Other exercises to avoid, according to Cates and Mayo Clinic:
- Potentially dangerous sports like skiing, wakeboarding, skydiving or snowboarding since there is a high risk for injury
- Scuba diving
- Contact sports (e.g., hockey, soccer, basketball, volleyball)
- High-altitude exercise
- Heated exercise like hot yoga or hot Pilates
Signs you need to stop exercising
Always listen to your body while exercising, and take breaks or stop if you feel that you’re pushing too hard. You need to stop and contact your doctor if any of the following things happen while exercising:
- Vaginal bleeding
- Chest pain
- Increased shortness of breath before you start exercising
How to ease back into fitness post-baby
After giving birth, be sure to discuss with your doctor when you can exercise again as this will vary from woman to woman.

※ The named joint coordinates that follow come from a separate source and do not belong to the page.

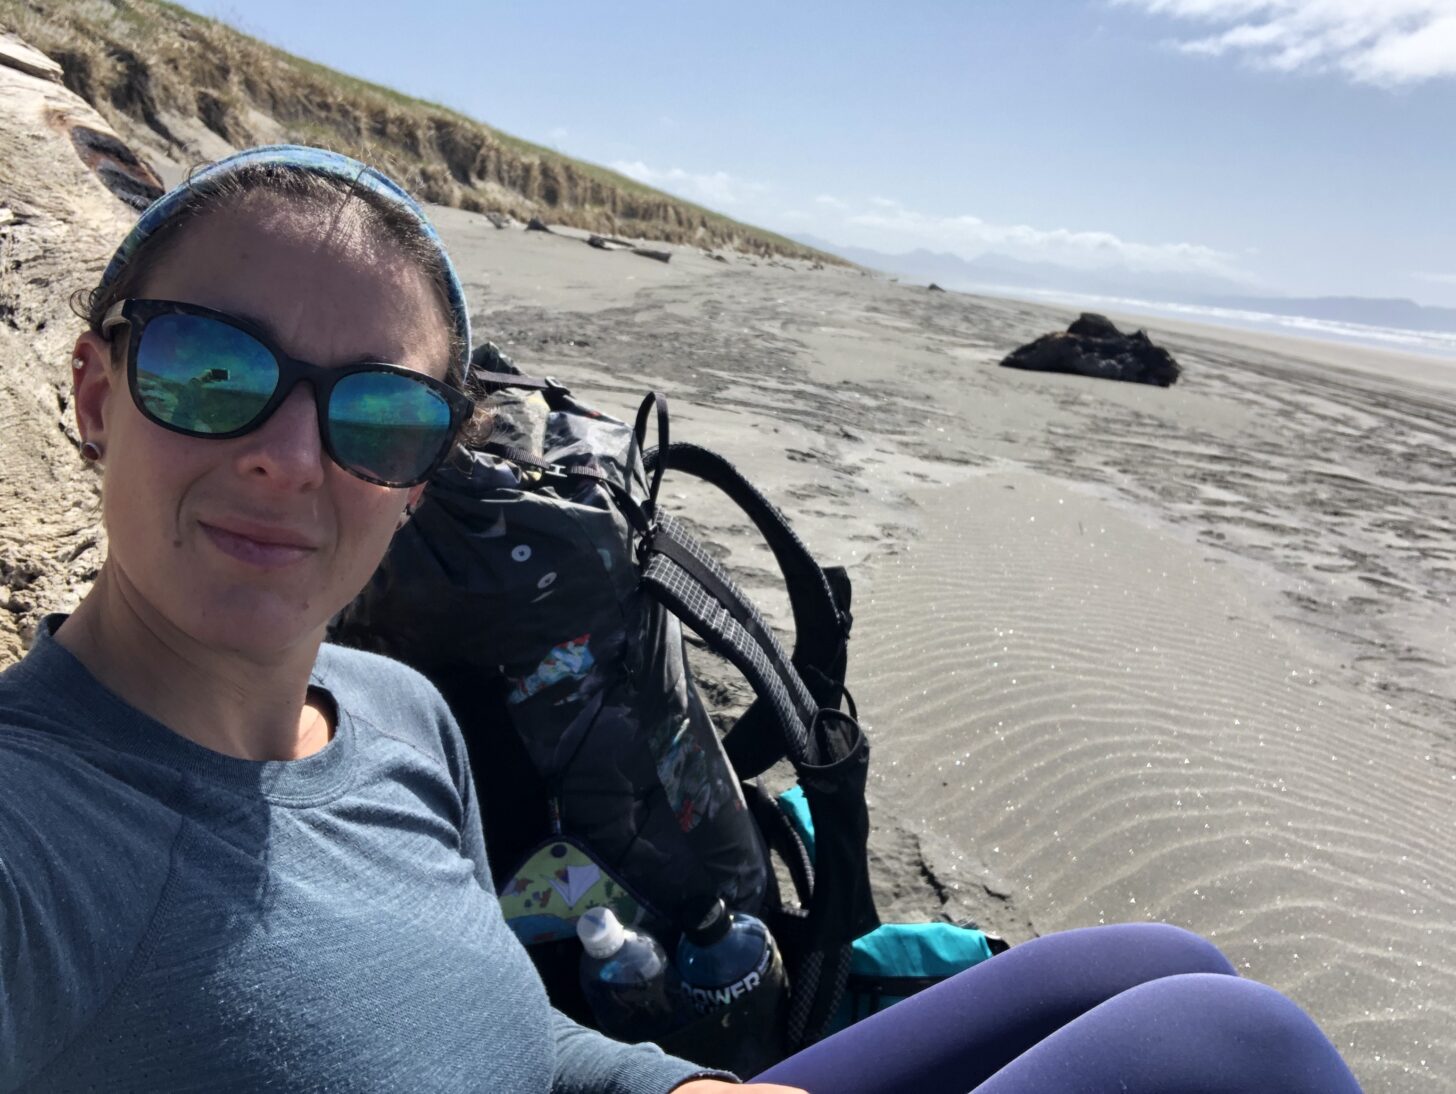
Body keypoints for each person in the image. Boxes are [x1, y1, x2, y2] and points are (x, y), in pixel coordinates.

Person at [0, 146, 1360, 1094]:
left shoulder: (397, 715)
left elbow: (507, 1042)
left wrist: (678, 1082)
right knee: (1236, 1046)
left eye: (376, 414)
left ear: (421, 479)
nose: (291, 456)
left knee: (1153, 960)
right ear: (99, 390)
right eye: (212, 366)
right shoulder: (40, 833)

Generally, if you deliver a baby vaginally you can begin exercising sooner than if you had a C-section, but other factors and complications can change this.
“Have a recovery plan to begin as soon as you feel mentally and physically ready for it postpartum. Know that there is no one exercise or a one size fits all model that will help you rehab and build a strong foundation required for those more challenging exercises you crave,” says Cates.
Remember to take things slow, and consider the huge experience your body just went through.
“Refusing to slowly rehab your body while progressing your strength through smart techniques, exercises, and mobility techniques before jumping back into your normal fitness routine can set you back in a much bigger way than you can imagine,” says Cates. A better approach is to build a solid foundation and take care of your body while you recover from having a baby. “By rebuilding your foundation first, you can meet strength goals that exceed that which you held pre-pregnancy,” says Cates.
The information contained in this article is for educational and informational purposes only and is not intended as health or medical advice. Always consult a physician or other qualified health provider regarding any questions you may have about a medical condition or health objectives.